Swallowing, John turned the key in the lock and stood back a little, allowing the door of the deposit box to swing slowly outward. He squeezed his eyes shut and then, after a few seconds had passed and no cadaver had fallen forwards onto him, cracked one eye nervously open.

What he saw brought tears to his eyes and he reached out a trembling hand to touch the contents of the box.

A light gust of air lifted his spiked hair out of his face and broke his concentration.
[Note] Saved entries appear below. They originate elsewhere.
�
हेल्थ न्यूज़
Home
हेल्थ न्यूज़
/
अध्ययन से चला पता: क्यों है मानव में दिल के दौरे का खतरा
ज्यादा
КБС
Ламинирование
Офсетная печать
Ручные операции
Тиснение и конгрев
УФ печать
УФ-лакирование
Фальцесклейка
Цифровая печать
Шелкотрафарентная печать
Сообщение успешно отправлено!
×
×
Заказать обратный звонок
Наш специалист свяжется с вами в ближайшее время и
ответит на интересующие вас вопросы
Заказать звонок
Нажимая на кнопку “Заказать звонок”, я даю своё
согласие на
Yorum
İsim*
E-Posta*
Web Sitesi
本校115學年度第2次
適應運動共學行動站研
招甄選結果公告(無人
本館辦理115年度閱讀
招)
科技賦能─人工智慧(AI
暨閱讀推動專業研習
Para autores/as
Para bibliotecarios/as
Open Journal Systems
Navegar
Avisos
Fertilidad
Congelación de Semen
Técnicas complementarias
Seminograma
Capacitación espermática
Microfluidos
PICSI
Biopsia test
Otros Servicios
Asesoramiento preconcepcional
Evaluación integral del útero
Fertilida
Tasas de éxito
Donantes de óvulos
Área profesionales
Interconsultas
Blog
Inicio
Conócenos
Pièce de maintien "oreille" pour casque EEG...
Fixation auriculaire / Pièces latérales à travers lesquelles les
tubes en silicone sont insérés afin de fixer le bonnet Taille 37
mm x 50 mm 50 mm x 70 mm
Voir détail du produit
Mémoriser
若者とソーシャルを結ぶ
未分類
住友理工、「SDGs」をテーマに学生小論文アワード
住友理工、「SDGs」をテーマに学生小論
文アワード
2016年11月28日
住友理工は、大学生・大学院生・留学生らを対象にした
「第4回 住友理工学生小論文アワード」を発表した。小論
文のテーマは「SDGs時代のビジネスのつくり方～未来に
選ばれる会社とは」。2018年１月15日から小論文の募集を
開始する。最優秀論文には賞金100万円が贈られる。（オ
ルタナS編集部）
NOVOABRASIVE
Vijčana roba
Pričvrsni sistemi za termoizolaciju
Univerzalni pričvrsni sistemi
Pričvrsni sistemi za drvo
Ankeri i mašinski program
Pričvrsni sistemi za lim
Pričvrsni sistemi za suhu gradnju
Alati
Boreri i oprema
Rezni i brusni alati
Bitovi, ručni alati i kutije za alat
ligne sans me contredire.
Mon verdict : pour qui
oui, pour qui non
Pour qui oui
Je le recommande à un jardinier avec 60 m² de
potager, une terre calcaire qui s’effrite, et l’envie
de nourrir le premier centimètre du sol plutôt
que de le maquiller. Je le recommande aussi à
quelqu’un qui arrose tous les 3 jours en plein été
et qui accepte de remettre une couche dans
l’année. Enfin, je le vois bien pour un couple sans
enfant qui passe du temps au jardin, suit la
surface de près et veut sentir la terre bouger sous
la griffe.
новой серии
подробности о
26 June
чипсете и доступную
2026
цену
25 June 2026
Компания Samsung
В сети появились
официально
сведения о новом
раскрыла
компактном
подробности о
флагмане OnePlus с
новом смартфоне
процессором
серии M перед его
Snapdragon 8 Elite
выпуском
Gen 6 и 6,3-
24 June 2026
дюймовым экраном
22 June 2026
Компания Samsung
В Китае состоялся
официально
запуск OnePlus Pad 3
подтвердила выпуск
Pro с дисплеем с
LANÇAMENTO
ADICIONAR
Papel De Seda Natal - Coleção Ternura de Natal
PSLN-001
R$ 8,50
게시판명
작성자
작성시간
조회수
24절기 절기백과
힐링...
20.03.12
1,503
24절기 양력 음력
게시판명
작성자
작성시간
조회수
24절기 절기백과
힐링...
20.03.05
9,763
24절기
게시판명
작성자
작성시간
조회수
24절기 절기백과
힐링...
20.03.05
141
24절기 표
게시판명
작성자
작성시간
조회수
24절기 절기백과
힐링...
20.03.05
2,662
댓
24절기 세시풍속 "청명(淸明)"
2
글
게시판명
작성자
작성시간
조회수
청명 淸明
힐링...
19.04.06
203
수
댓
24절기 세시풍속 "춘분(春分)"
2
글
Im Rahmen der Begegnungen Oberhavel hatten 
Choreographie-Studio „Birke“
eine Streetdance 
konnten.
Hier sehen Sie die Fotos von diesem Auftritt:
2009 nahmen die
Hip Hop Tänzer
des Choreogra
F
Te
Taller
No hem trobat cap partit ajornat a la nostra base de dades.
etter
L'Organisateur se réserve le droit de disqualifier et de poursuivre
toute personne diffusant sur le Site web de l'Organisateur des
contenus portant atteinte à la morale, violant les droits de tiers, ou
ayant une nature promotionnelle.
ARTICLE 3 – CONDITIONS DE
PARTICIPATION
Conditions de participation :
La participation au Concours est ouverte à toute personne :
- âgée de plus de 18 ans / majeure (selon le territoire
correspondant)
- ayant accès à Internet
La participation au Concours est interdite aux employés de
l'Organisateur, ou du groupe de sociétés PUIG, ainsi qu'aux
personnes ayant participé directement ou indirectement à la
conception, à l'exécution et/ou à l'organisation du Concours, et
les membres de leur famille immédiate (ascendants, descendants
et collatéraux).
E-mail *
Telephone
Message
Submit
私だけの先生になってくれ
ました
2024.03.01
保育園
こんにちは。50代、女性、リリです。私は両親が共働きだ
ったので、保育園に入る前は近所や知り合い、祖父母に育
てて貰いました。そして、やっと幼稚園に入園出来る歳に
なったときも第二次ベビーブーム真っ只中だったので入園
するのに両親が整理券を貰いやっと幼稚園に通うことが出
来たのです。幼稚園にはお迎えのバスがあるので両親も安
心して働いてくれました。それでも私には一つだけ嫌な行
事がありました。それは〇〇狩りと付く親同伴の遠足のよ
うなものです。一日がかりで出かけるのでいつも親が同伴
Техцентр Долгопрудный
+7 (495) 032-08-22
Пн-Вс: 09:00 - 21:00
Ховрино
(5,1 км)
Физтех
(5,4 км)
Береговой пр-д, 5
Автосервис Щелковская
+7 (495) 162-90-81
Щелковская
He turned around and stared as a figure came into view in the aisle behind him.

John's mouth opened and closed a few times, then he pointed at the safety deposit box.

"You kept it," he said, simply.

"Yes, John. I kept it. And now…" The figure laid a hand on the young man's shoulder. "It's time."

"Yes," agreed the young mutant, turning his attention back to the flameproofed uniform and kerosene-based flamethrower in the safety deposit box. "Oh yes. It's time."